New dosimetry planning strategy based on continuous dose gradient used to reduce dose estimation errors due to respiratory motion in breast radiation therapy

TL;DR

This study introduces a new continuous dose gradient strategy in breast radiation therapy dosimetry planning to mitigate errors caused by respiratory motion, demonstrating improved dose accuracy with motion management techniques.

Contribution

The paper proposes a novel dose planning strategy based on continuous dose gradients and evaluates its effectiveness in reducing motion-induced dose estimation errors.

Findings

Motion management techniques reduce dose differences from 19% to less than 3%.

Gamma pass rates improve from 87.9% to 100% with motion management.

Continuous dose gradients help in accurately estimating delivered doses under respiratory motion.

Abstract

A new strategy for radiation therapy dosimetry planning (RTDP) used to reduce dose estimation errors due to respiratory motion in breast treatment was illustrated and evaluated in this study. On CT data set acquired for breast treatment, six different RTDP tangential techniques were performed: (i) three-dimensional conformal radiotherapy (3DCRT) with physical wedge, (ii) 3DCRT with virtual wedge, (iii) motion management technique (MMT) with physical wedge, (iv) MMT with virtual wedge, (v) 3DCRT with field-in-field, and (vi) intensity-modulated radiation therapy (IMRT) with direct aperture optimization.
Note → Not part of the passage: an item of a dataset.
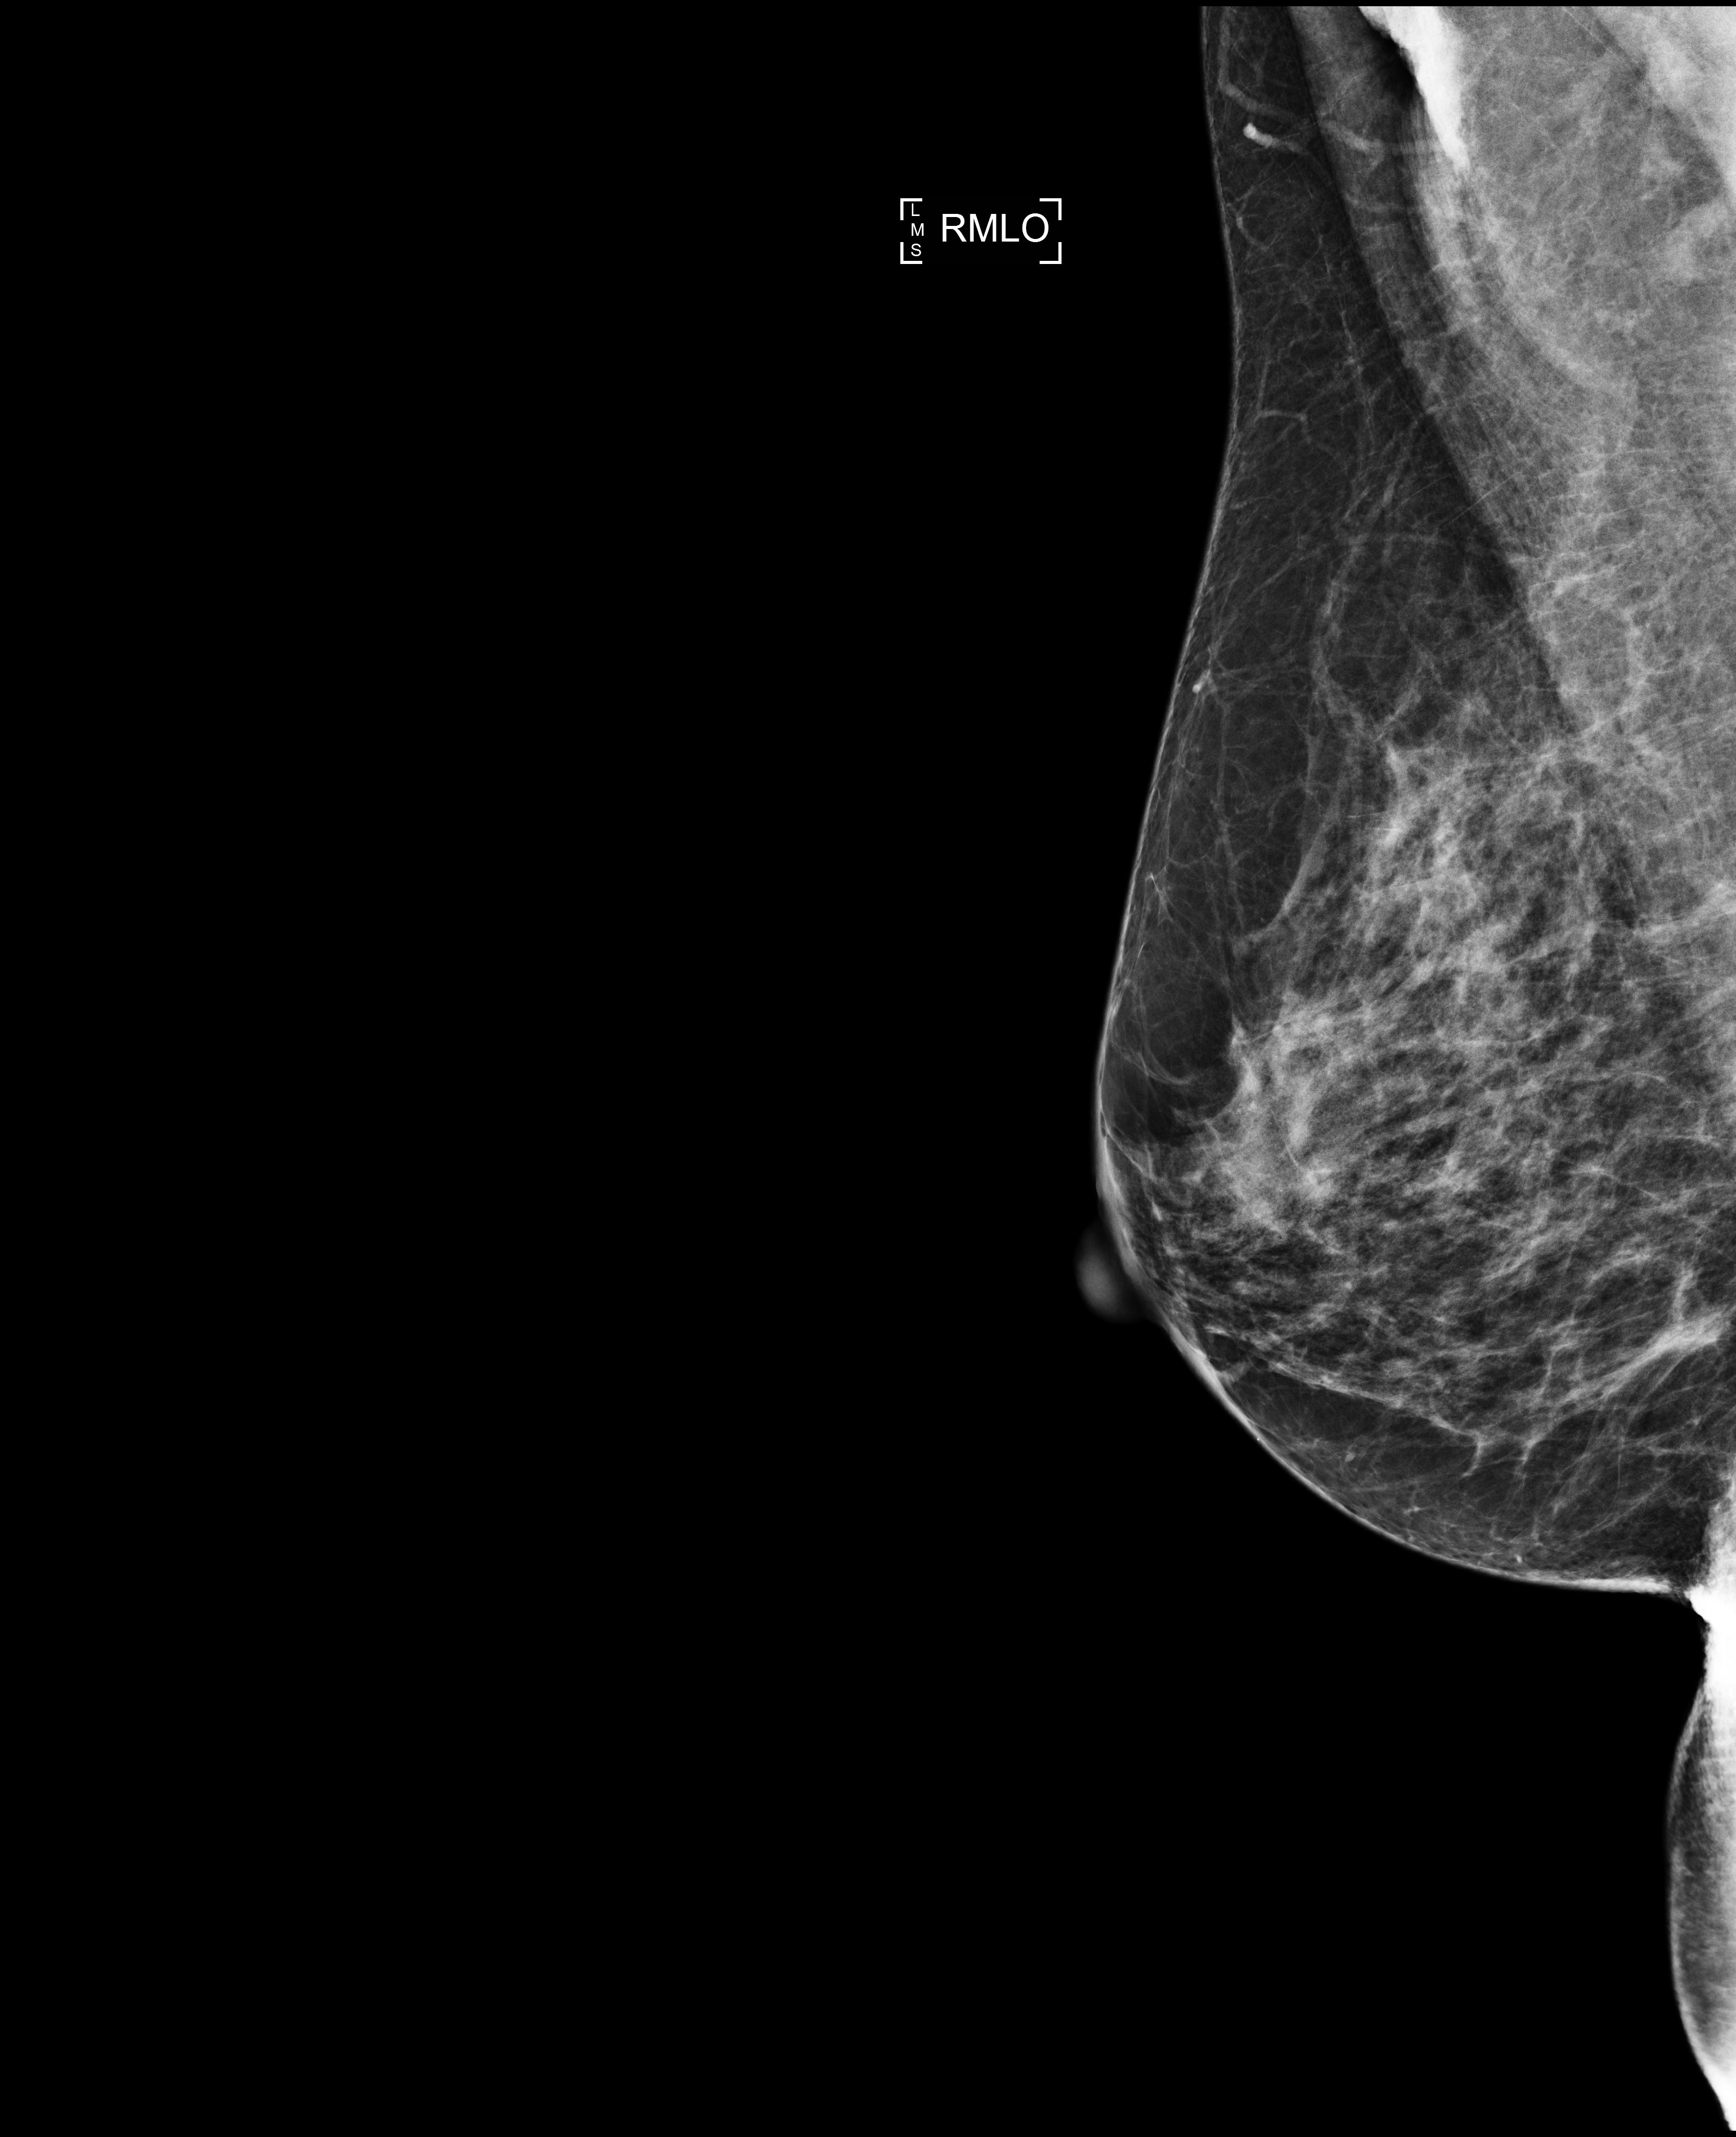
Digital mammogram (FFDM); right breast; mediolateral oblique (MLO) view; annual screening mammography examination. Patient: female, 59 years.
- BI-RADS breast density category at the screening exam (both breasts, scale 1–4): 3
- final BI-RADS assessment for this screening round (tomosynthesis exam, both breasts): category 1
- recall: no recall after this screen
These anti-motion techniques were considered to generate continuous dose degradation to avoid drastic changes in the delivered doses that involve the edge regions of the beams. A comparison was made between the delivered and simulated doses, with and without the presence of motions simulations. This study demonstrates that techniques without motion management can be affected by motions that can lead to a difference equal to 19 % between the delivered and the planned doses in a point located near to the beams collimators edges, and to a difference up to 3 % on multi-leaf collimators (MLCs) edges (gamma pass rates were 87.9 % for 3%/3mm). These differences were reduced to 11 % and to less than 3 % (gamma pass rates were 100 % for 3%/3mm) when MMT were used. As a conclusion, in tangential techniques motion can affect dose estimations on the MLCs and beams collimators edges. The proposed MMT reduce this effect to estimate the delivered dose accurately.